**Exercise details:**
Retype everything in the records from the line containing "family: Lauraceae" down to the line containing "family: Lycopodiaceae", both lines included, keeping each line unchanged.

[Part of a data file]
_____
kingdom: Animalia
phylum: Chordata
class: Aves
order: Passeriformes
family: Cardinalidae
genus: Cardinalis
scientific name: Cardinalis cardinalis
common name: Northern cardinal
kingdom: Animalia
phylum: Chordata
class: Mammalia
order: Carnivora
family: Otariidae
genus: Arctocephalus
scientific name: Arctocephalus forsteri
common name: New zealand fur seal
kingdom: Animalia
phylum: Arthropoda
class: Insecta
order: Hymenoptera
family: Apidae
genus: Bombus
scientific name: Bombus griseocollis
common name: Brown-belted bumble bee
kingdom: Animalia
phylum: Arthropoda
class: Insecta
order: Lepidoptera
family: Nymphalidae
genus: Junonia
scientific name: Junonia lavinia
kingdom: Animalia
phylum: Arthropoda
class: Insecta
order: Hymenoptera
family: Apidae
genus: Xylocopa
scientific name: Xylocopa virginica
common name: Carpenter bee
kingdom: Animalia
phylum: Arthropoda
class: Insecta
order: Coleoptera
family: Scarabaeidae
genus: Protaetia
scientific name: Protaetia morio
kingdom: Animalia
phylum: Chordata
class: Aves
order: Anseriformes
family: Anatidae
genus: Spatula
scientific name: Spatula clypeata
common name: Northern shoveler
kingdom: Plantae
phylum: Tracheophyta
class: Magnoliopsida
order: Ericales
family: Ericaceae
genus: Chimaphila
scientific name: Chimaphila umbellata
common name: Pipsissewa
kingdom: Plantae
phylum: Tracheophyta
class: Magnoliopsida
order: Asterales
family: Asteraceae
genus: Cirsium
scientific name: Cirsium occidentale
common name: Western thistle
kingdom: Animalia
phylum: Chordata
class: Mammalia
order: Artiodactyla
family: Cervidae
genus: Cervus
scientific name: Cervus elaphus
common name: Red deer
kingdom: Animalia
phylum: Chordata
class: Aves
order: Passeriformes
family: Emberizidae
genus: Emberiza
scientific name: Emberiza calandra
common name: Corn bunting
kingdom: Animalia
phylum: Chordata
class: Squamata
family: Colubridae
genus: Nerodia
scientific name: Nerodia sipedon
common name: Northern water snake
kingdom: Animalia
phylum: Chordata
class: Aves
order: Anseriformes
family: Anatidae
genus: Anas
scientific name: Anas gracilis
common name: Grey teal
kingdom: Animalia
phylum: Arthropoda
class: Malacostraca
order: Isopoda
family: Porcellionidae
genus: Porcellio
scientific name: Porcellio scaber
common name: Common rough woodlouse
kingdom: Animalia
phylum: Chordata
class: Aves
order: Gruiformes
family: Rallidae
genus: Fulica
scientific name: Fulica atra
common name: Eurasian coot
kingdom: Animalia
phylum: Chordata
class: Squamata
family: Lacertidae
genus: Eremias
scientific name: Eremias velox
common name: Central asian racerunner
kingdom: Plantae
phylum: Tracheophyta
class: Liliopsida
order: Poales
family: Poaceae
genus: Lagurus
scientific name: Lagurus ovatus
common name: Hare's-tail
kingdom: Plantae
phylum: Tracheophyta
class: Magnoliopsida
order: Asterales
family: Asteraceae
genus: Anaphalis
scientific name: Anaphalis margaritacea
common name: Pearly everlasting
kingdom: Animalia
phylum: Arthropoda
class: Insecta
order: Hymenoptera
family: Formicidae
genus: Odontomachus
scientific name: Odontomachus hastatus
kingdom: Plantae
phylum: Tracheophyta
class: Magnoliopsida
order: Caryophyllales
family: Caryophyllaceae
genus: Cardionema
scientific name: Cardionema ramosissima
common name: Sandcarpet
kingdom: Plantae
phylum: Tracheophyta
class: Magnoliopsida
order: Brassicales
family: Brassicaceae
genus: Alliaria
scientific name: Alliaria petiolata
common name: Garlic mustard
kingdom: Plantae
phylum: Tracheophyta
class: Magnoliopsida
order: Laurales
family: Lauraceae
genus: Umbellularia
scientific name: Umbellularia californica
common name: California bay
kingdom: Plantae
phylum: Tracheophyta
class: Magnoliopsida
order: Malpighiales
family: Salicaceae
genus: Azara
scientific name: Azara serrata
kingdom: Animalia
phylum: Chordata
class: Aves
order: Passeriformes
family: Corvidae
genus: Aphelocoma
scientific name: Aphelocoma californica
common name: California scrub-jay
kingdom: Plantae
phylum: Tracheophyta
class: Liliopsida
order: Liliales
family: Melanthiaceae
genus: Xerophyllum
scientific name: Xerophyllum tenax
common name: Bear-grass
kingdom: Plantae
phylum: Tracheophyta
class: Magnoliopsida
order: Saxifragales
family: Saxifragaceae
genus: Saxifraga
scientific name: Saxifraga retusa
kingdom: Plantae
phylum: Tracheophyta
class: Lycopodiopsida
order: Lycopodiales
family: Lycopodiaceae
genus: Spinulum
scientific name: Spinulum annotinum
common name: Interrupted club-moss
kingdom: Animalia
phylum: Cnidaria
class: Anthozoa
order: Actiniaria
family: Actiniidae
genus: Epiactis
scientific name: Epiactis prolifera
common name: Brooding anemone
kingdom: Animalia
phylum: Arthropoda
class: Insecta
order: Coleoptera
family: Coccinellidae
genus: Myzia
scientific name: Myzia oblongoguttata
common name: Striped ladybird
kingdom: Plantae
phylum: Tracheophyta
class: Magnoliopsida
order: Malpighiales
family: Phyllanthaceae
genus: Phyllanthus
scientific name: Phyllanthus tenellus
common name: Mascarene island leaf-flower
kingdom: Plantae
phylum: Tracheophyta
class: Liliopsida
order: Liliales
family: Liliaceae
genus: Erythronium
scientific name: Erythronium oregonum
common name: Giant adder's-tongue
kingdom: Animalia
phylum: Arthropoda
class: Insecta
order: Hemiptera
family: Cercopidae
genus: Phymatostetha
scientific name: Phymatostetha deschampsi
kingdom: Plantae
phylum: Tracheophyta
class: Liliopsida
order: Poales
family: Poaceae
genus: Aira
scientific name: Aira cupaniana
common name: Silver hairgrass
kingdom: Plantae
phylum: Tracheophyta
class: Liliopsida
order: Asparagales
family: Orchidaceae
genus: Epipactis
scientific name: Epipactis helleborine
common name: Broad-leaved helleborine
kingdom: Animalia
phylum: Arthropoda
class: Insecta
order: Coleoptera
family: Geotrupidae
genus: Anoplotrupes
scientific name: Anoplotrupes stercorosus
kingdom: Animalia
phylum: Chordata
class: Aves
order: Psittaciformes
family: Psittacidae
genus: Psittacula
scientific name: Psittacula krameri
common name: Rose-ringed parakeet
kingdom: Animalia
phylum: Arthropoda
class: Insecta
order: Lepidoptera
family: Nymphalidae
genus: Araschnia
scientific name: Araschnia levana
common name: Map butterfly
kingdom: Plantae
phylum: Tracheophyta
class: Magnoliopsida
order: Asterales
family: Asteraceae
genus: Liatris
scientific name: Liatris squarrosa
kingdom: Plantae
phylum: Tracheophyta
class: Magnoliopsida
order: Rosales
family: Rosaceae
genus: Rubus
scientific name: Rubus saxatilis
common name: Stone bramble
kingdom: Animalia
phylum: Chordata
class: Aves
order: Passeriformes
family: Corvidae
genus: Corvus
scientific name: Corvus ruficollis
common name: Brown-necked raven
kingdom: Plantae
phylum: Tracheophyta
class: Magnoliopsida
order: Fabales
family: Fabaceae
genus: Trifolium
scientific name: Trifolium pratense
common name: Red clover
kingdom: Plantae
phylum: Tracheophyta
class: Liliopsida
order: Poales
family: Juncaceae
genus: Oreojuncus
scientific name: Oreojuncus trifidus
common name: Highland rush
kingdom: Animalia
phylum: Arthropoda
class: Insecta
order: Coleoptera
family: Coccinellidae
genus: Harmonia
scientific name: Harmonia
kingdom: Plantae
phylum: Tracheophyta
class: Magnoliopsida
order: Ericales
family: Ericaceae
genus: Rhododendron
_____
**Correct output:**
family: Lauraceae
genus: Umbellularia
scientific name: Umbellularia californica
common name: California bay
kingdom: Plantae
phylum: Tracheophyta
class: Magnoliopsida
order: Malpighiales
family: Salicaceae
genus: Azara
scientific name: Azara serrata
kingdom: Animalia
phylum: Chordata
class: Aves
order: Passeriformes
family: Corvidae
genus: Aphelocoma
scientific name: Aphelocoma californica
common name: California scrub-jay
kingdom: Plantae
phylum: Tracheophyta
class: Liliopsida
order: Liliales
family: Melanthiaceae
genus: Xerophyllum
scientific name: Xerophyllum tenax
common name: Bear-grass
kingdom: Plantae
phylum: Tracheophyta
class: Magnoliopsida
order: Saxifragales
family: Saxifragaceae
genus: Saxifraga
scientific name: Saxifraga retusa
kingdom: Plantae
phylum: Tracheophyta
class: Lycopodiopsida
order: Lycopodiales
family: Lycopodiaceae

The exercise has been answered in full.